Сначала – оговорка о различии между действующими (а точнее – говорящими) лицами первой и второй части. Все люди, с которыми я говорил в первой части, даже если говорил едва ли полчаса, даже если не говорил, но узнал о них через разговор с другими, да что там, даже если они и вовсе не были упомянуты, но жили, неупомянутые, где-то под поверхностью разговора или витали над разговаривающими – со всеми ними я был связан. Со всеми – от молодого Алеши до старых Ховята и Никитича. И хотя последний прямо утверждал, что все это – не мое и не имеет ко мне решительно никакого отношения, но сам знал, что все равно, мое, мое, оттого и рассказывал.
Персонажи второй части в своем большинстве по необходимости – абстрактны, и оттого, по необходимости же, и мертвы. Мертвы, как гофмановские куклы, как «Балаганчик» Поэта, как «Синяя Птица» Метерлинка и Константина Сергеевича. Откуда пришло их решение быть мертвыми – так просто не узнаешь. Да и как узнать, когда непреодолима моя отделенность от них, даже от тех немногих, кто тогда не успел омертветь, по молодости, что ли. Так, одна из центральных фигур этой части, Елбановский, с которым я провел много часов, с которым не только говорил, но и пил, все равно отрезан от моего чувства жизни там, в России, ибо там его не было с 1919-го, так же как и от моего нынешнего чувства жизни здесь, в Англии, ибо он уже и здесь давно в прошлом.
Британская цивилизация веками вырабатывала свое отношение к прошлому, непереводимое в отношение русских к их прошлому. В Англии довлеет абсолют исторического. В России сегодняшняя ситуация всегда перекрывает историю. Отсюда, например, невозможность в Англии предательства как темы. Если очень старый британец, вспоминая школьного товарища по Итону или Мальборо, говорит «О, Джордж был такой хороший парень», то это значит, что он и есть хороший парень, даже если за прошедшие с их последнего матча в регби 66 лет он разорил жену, ограбил фирму и продал родину. То, чем этот Джордж был, неотменимо. В России человек может идеально себя вести всю свою распроклятую жизнь, но если на сто первом году он сотворит какое-нибудь безобразие, то знакомые скажут: ну да, Сережа был ничего, вроде, ну, держался. Но было в нем за всем этим что-то, ну знаете...

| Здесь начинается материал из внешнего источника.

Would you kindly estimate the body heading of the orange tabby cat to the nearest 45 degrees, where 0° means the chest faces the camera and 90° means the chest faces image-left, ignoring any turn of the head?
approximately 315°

Эта одержимость британцев своим прошлым не столько делает жизнь в Англии чужой для русского завсегдатая, сколько превращает его в чужого самому себе. Да, я завишу от места, и здесь, во второй части, мне ничего не остается, кроме повторения себя в другом и в других, что непривычно, а иногда и просто неприлично. Тогда фразы, абзацы, да что там – целые главы летят в корзину.

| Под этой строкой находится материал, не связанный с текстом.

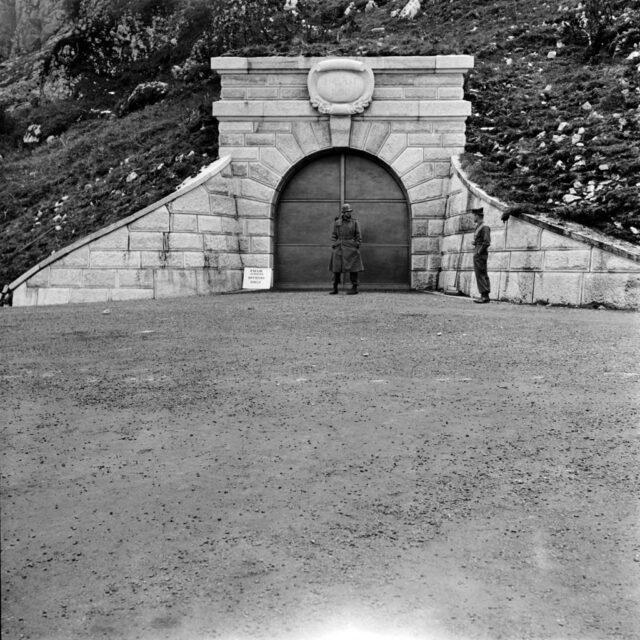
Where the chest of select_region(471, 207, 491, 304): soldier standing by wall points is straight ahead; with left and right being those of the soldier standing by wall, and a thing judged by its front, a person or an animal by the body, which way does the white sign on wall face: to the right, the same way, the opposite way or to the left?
to the left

Я не был готов оставить мои бесплодные поиски даже и тогда, когда порвалась последняя нить, связывающая меня с Михаилом Ивановичем. Это – не нить истории вообще, а личной истории каждого, у кого такая история имелась. Очнувшись после второй войны, люди первой восприняли себя как факт истории, не получившей в них завершения, на которое они рассчитывали или надеялись. Затянувшаяся весна 1945-го принесла им легкую старческую эйфорию и горы грязного снега от Темзы и Сены до Вислы и Волги. Настоящего у них не было, а прошлое осталось где-то далеко за 1939-м, не то в Москве или Петербурге, не то в Берлине или Париже. Иным – как Шульгину – пришлось немало потрудиться, чтобы не сгинуть для сомнительного будущего, а иные – как Премьер – всю оставшуюся жизнь потратили, чтобы остаться в своем еще более сомнительном прошлом. Для Михаила Ивановича прошлое потеряло смысл задолго до того, как оно кончилось. Сигналы из него задерживались или вовсе не доходили.